Saved data entries:

·····

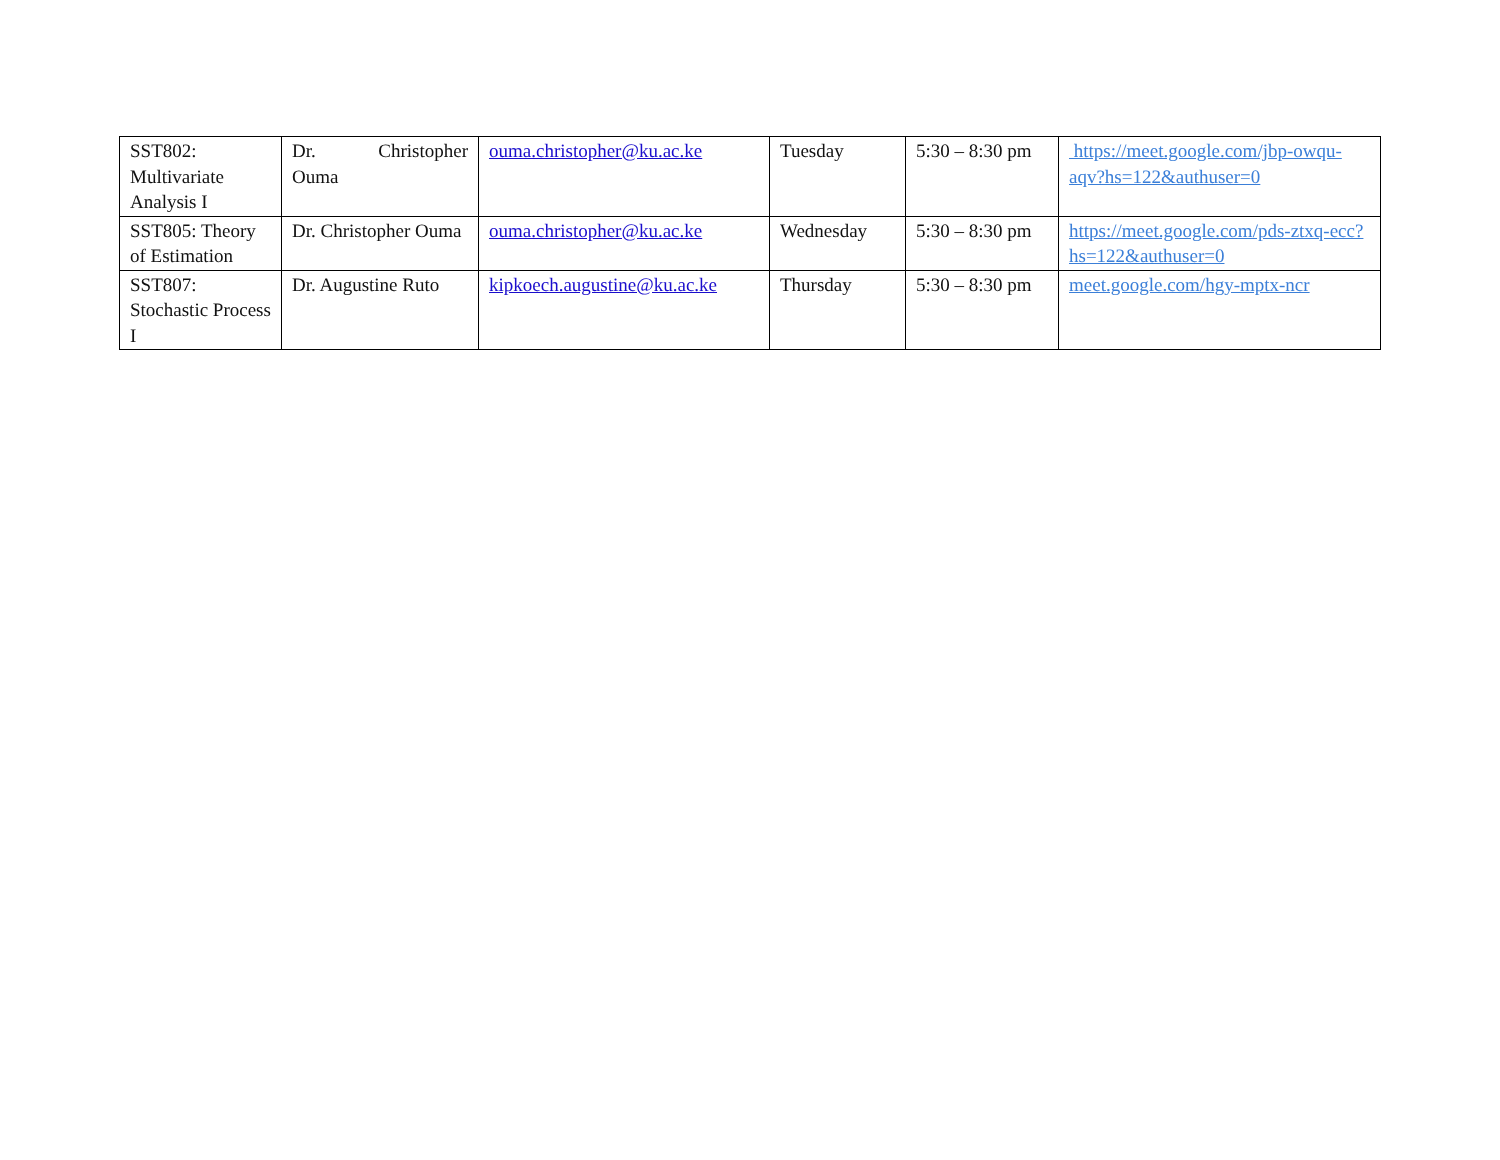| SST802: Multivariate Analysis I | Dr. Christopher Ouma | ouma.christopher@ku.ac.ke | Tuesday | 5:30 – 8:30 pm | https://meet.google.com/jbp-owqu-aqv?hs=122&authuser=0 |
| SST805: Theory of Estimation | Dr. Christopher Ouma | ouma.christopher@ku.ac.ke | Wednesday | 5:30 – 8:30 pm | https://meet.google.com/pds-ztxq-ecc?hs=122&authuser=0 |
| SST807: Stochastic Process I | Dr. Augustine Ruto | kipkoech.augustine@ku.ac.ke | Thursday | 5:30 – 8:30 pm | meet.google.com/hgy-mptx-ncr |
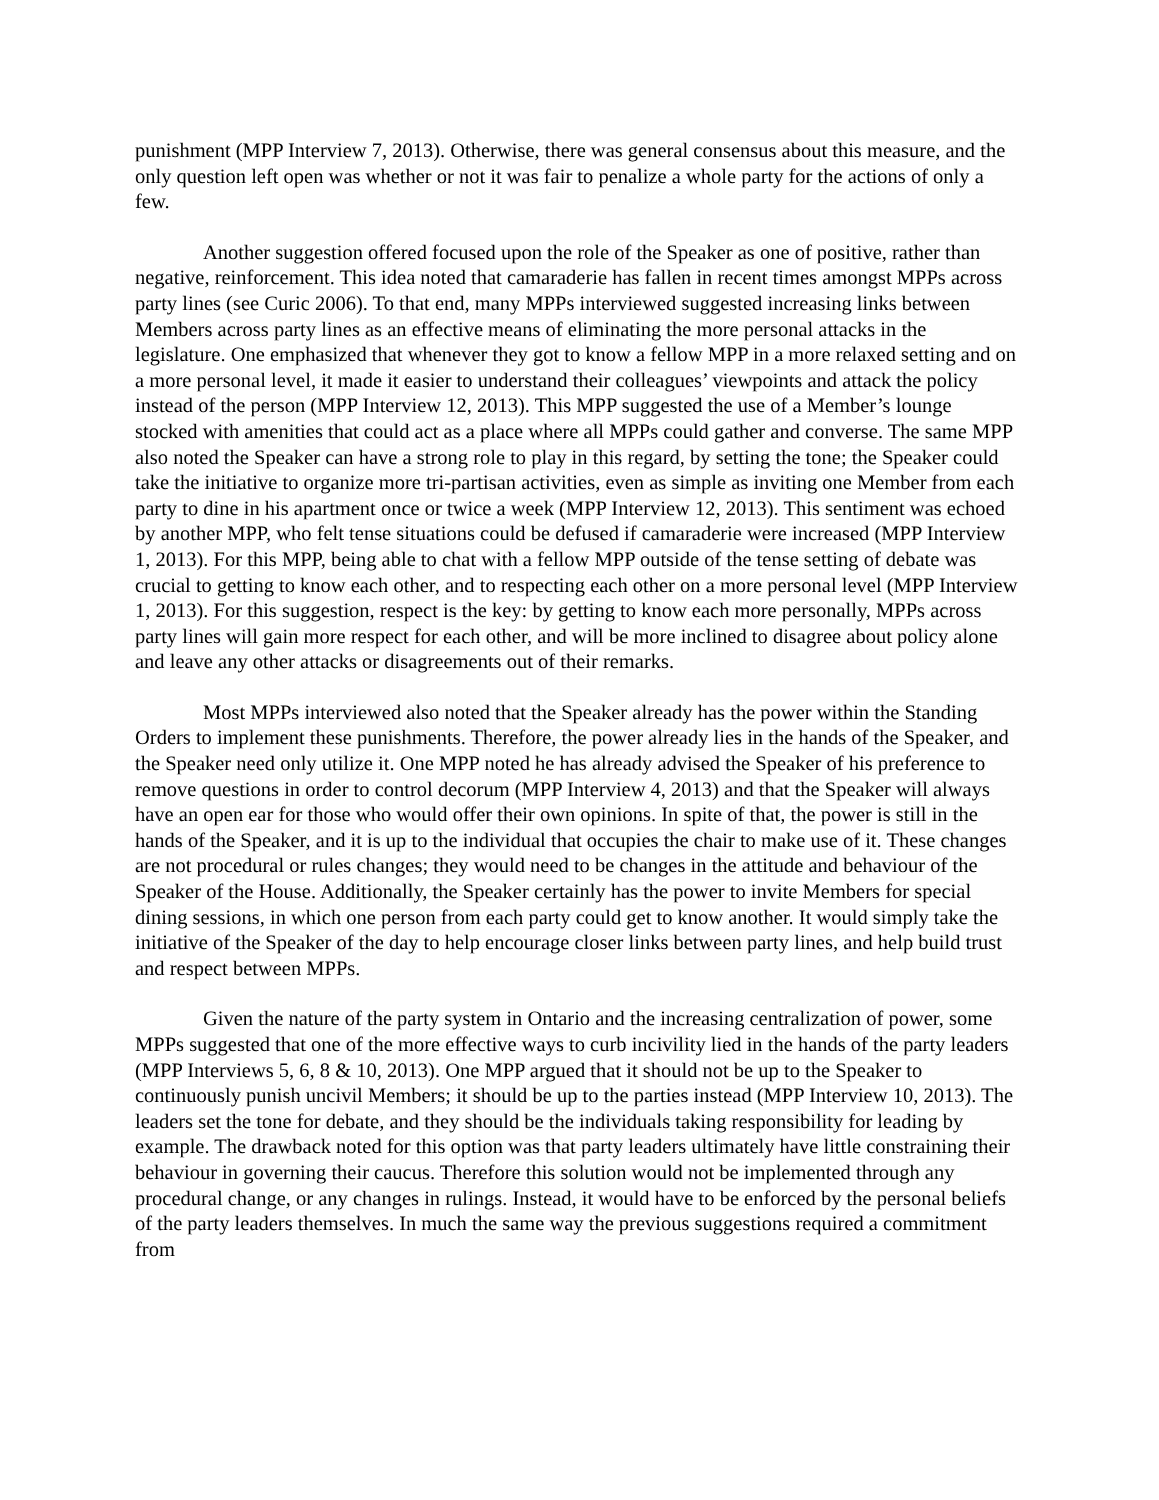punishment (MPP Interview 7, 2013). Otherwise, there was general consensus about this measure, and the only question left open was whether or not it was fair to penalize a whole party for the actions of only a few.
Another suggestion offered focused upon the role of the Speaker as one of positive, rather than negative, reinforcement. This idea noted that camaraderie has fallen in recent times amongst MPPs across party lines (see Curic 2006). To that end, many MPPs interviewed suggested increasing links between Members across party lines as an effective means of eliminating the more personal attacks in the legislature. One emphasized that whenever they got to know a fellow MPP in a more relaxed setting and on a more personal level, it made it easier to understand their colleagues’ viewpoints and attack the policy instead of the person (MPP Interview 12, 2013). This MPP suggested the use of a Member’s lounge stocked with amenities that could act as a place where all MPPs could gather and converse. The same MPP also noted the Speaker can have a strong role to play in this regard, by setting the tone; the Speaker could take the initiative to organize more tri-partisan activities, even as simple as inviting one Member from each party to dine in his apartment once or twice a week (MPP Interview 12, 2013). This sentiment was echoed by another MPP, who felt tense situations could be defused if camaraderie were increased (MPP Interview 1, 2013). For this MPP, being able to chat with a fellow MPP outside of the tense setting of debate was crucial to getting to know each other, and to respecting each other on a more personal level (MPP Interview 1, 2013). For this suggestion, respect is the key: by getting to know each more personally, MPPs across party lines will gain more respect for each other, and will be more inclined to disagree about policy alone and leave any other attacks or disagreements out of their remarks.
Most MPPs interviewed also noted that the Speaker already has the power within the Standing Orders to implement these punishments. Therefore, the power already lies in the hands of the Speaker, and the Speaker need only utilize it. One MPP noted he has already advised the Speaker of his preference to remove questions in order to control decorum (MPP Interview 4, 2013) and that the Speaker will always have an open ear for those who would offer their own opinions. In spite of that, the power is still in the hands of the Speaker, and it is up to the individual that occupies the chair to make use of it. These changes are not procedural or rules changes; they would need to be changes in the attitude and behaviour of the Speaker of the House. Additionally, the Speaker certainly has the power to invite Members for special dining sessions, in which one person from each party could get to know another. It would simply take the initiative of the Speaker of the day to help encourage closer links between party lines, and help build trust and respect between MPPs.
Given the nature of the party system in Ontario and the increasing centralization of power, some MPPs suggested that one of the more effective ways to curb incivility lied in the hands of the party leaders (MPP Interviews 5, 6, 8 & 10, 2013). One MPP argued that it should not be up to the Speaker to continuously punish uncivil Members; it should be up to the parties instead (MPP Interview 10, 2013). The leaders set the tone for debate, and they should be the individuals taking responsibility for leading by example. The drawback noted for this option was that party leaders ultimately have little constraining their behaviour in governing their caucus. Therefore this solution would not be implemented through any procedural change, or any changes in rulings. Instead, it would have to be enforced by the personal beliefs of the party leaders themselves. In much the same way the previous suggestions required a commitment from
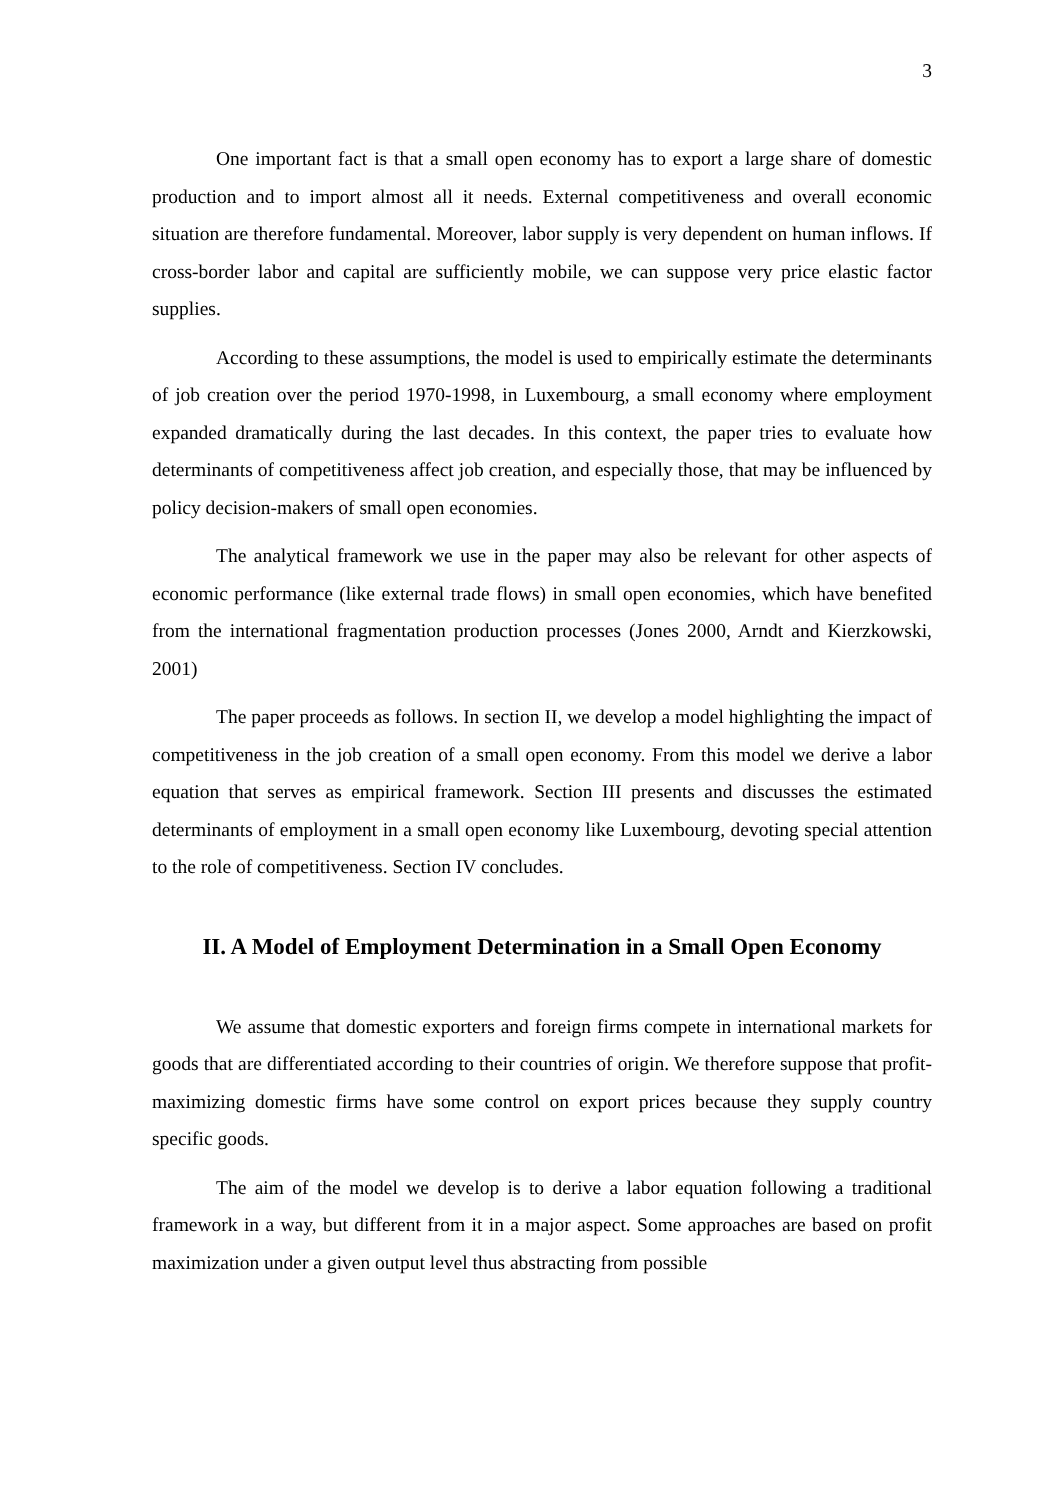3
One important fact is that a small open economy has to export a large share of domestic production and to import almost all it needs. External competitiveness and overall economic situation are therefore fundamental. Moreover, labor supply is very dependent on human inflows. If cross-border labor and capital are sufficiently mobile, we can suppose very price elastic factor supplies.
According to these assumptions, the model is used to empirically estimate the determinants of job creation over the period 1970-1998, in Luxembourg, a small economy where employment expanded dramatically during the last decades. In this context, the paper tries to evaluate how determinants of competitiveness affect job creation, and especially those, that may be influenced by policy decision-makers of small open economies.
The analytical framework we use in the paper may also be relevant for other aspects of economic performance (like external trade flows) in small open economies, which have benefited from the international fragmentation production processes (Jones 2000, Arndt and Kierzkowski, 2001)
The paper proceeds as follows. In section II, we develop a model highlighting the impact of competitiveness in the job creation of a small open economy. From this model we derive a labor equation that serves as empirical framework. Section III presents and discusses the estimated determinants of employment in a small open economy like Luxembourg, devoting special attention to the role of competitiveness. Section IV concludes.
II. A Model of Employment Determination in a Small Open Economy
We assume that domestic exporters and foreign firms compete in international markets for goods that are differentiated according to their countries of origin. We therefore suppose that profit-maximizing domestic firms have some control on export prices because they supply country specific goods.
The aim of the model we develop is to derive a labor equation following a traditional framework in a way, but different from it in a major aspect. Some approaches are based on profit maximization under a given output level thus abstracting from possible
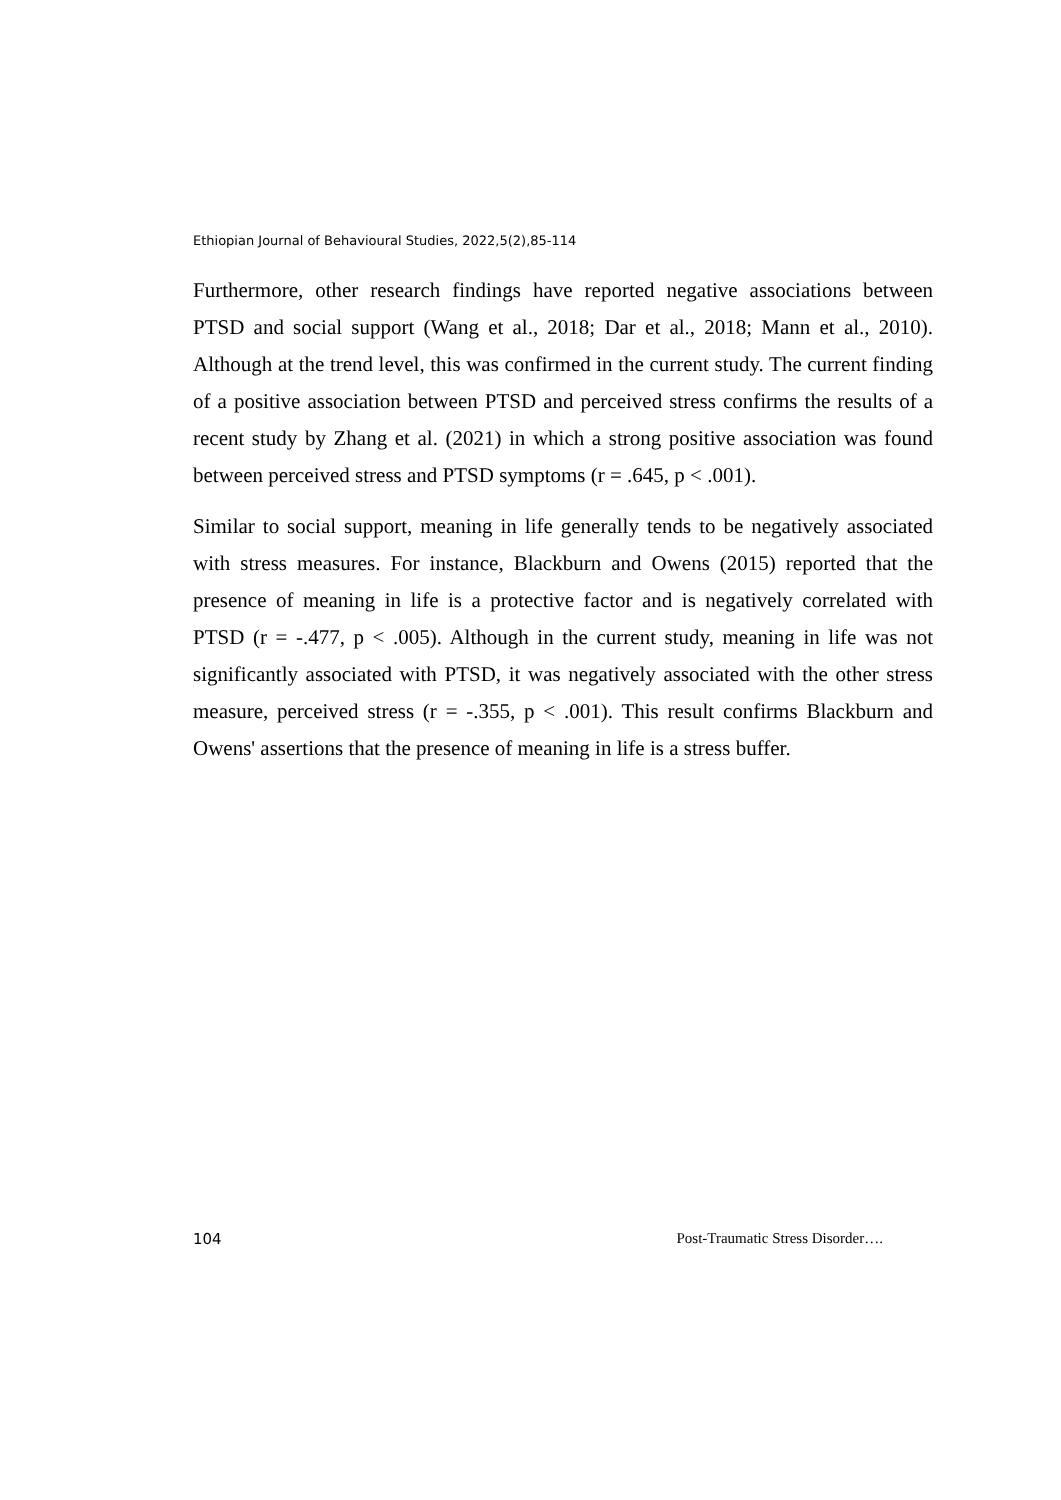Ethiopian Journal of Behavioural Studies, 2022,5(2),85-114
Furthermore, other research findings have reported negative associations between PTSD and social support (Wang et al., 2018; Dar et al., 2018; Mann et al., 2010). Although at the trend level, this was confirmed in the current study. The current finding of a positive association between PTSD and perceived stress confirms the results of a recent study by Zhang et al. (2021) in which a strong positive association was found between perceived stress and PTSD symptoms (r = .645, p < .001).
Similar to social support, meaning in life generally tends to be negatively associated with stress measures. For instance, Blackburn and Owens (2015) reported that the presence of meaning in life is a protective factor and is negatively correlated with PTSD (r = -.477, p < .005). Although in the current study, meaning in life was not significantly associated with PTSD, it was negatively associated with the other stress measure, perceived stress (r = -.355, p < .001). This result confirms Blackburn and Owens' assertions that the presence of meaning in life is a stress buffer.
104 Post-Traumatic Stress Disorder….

·····

Work request: Transcribe each line above exactly, pictures excluded.

Answer:
| SST802: Multivariate Analysis I | Dr. Christopher Ouma | ouma.christopher@ku.ac.ke | Tuesday | 5:30 – 8:30 pm | https://meet.google.com/jbp-owqu-aqv?hs=122&authuser=0 |
| SST805: Theory of Estimation | Dr. Christopher Ouma | ouma.christopher@ku.ac.ke | Wednesday | 5:30 – 8:30 pm | https://meet.google.com/pds-ztxq-ecc?hs=122&authuser=0 |
| SST807: Stochastic Process I | Dr. Augustine Ruto | kipkoech.augustine@ku.ac.ke | Thursday | 5:30 – 8:30 pm | meet.google.com/hgy-mptx-ncr |
punishment (MPP Interview 7, 2013). Otherwise, there was general consensus about this measure, and the only question left open was whether or not it was fair to penalize a whole party for the actions of only a few.
Another suggestion offered focused upon the role of the Speaker as one of positive, rather than negative, reinforcement. This idea noted that camaraderie has fallen in recent times amongst MPPs across party lines (see Curic 2006). To that end, many MPPs interviewed suggested increasing links between Members across party lines as an effective means of eliminating the more personal attacks in the legislature. One emphasized that whenever they got to know a fellow MPP in a more relaxed setting and on a more personal level, it made it easier to understand their colleagues’ viewpoints and attack the policy instead of the person (MPP Interview 12, 2013). This MPP suggested the use of a Member’s lounge stocked with amenities that could act as a place where all MPPs could gather and converse. The same MPP also noted the Speaker can have a strong role to play in this regard, by setting the tone; the Speaker could take the initiative to organize more tri-partisan activities, even as simple as inviting one Member from each party to dine in his apartment once or twice a week (MPP Interview 12, 2013). This sentiment was echoed by another MPP, who felt tense situations could be defused if camaraderie were increased (MPP Interview 1, 2013). For this MPP, being able to chat with a fellow MPP outside of the tense setting of debate was crucial to getting to know each other, and to respecting each other on a more personal level (MPP Interview 1, 2013). For this suggestion, respect is the key: by getting to know each more personally, MPPs across party lines will gain more respect for each other, and will be more inclined to disagree about policy alone and leave any other attacks or disagreements out of their remarks.
Most MPPs interviewed also noted that the Speaker already has the power within the Standing Orders to implement these punishments. Therefore, the power already lies in the hands of the Speaker, and the Speaker need only utilize it. One MPP noted he has already advised the Speaker of his preference to remove questions in order to control decorum (MPP Interview 4, 2013) and that the Speaker will always have an open ear for those who would offer their own opinions. In spite of that, the power is still in the hands of the Speaker, and it is up to the individual that occupies the chair to make use of it. These changes are not procedural or rules changes; they would need to be changes in the attitude and behaviour of the Speaker of the House. Additionally, the Speaker certainly has the power to invite Members for special dining sessions, in which one person from each party could get to know another. It would simply take the initiative of the Speaker of the day to help encourage closer links between party lines, and help build trust and respect between MPPs.
Given the nature of the party system in Ontario and the increasing centralization of power, some MPPs suggested that one of the more effective ways to curb incivility lied in the hands of the party leaders (MPP Interviews 5, 6, 8 & 10, 2013). One MPP argued that it should not be up to the Speaker to continuously punish uncivil Members; it should be up to the parties instead (MPP Interview 10, 2013). The leaders set the tone for debate, and they should be the individuals taking responsibility for leading by example. The drawback noted for this option was that party leaders ultimately have little constraining their behaviour in governing their caucus. Therefore this solution would not be implemented through any procedural change, or any changes in rulings. Instead, it would have to be enforced by the personal beliefs of the party leaders themselves. In much the same way the previous suggestions required a commitment from
3
One important fact is that a small open economy has to export a large share of domestic production and to import almost all it needs. External competitiveness and overall economic situation are therefore fundamental. Moreover, labor supply is very dependent on human inflows. If cross-border labor and capital are sufficiently mobile, we can suppose very price elastic factor supplies.
According to these assumptions, the model is used to empirically estimate the determinants of job creation over the period 1970-1998, in Luxembourg, a small economy where employment expanded dramatically during the last decades. In this context, the paper tries to evaluate how determinants of competitiveness affect job creation, and especially those, that may be influenced by policy decision-makers of small open economies.
The analytical framework we use in the paper may also be relevant for other aspects of economic performance (like external trade flows) in small open economies, which have benefited from the international fragmentation production processes (Jones 2000, Arndt and Kierzkowski, 2001)
The paper proceeds as follows. In section II, we develop a model highlighting the impact of competitiveness in the job creation of a small open economy. From this model we derive a labor equation that serves as empirical framework. Section III presents and discusses the estimated determinants of employment in a small open economy like Luxembourg, devoting special attention to the role of competitiveness. Section IV concludes.
II. A Model of Employment Determination in a Small Open Economy
We assume that domestic exporters and foreign firms compete in international markets for goods that are differentiated according to their countries of origin. We therefore suppose that profit-maximizing domestic firms have some control on export prices because they supply country specific goods.
The aim of the model we develop is to derive a labor equation following a traditional framework in a way, but different from it in a major aspect. Some approaches are based on profit maximization under a given output level thus abstracting from possible
Ethiopian Journal of Behavioural Studies, 2022,5(2),85-114
Furthermore, other research findings have reported negative associations between PTSD and social support (Wang et al., 2018; Dar et al., 2018; Mann et al., 2010). Although at the trend level, this was confirmed in the current study. The current finding of a positive association between PTSD and perceived stress confirms the results of a recent study by Zhang et al. (2021) in which a strong positive association was found between perceived stress and PTSD symptoms (r = .645, p < .001).
Similar to social support, meaning in life generally tends to be negatively associated with stress measures. For instance, Blackburn and Owens (2015) reported that the presence of meaning in life is a protective factor and is negatively correlated with PTSD (r = -.477, p < .005). Although in the current study, meaning in life was not significantly associated with PTSD, it was negatively associated with the other stress measure, perceived stress (r = -.355, p < .001). This result confirms Blackburn and Owens' assertions that the presence of meaning in life is a stress buffer.
104 Post-Traumatic Stress Disorder….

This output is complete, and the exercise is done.